[Page images and extracted text]

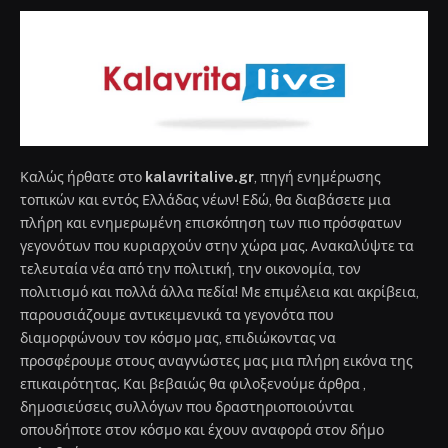
Καλώς ήρθατε στο
kalavritalive.gr
, πηγή ενημέρωσης
τοπικών και εντός Ελλάδας νέων! Εδώ, θα διαβάσετε μια
πλήρη και ενημερωμένη επισκόπηση των πιο πρόσφατων
γεγονότων που κυριαρχούν στην χώρα μας. Ανακαλύψτε τα
τελευταία νέα από την πολιτική, την οικονομία, τον
πολιτισμό και πολλά άλλα πεδία! Με επιμέλεια και ακρίβεια,
παρουσιάζουμε αντικειμενικά τα γεγονότα που
διαμορφώνουν τον κόσμο μας, επιδιώκοντας να
προσφέρουμε στους αναγνώστες μας μια πλήρη εικόνα της
επικαιρότητας. Και βεβαιώς θα φιλοξενούμε άρθρα ,
δημοσιεύσεις συλλόγων που δραστηριοποιούνται
οπουδήποτε στον κόσμο και έχουν αναφορά στον δήμο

Instruction: Retype all entries exactly, without the images.

Solution for this problem:
Καλώς ήρθατε στο
kalavritalive.gr
, πηγή ενημέρωσης
τοπικών και εντός Ελλάδας νέων! Εδώ, θα διαβάσετε μια
πλήρη και ενημερωμένη επισκόπηση των πιο πρόσφατων
γεγονότων που κυριαρχούν στην χώρα μας. Ανακαλύψτε τα
τελευταία νέα από την πολιτική, την οικονομία, τον
πολιτισμό και πολλά άλλα πεδία! Με επιμέλεια και ακρίβεια,
παρουσιάζουμε αντικειμενικά τα γεγονότα που
διαμορφώνουν τον κόσμο μας, επιδιώκοντας να
προσφέρουμε στους αναγνώστες μας μια πλήρη εικόνα της
επικαιρότητας. Και βεβαιώς θα φιλοξενούμε άρθρα ,
δημοσιεύσεις συλλόγων που δραστηριοποιούνται
οπουδήποτε στον κόσμο και έχουν αναφορά στον δήμο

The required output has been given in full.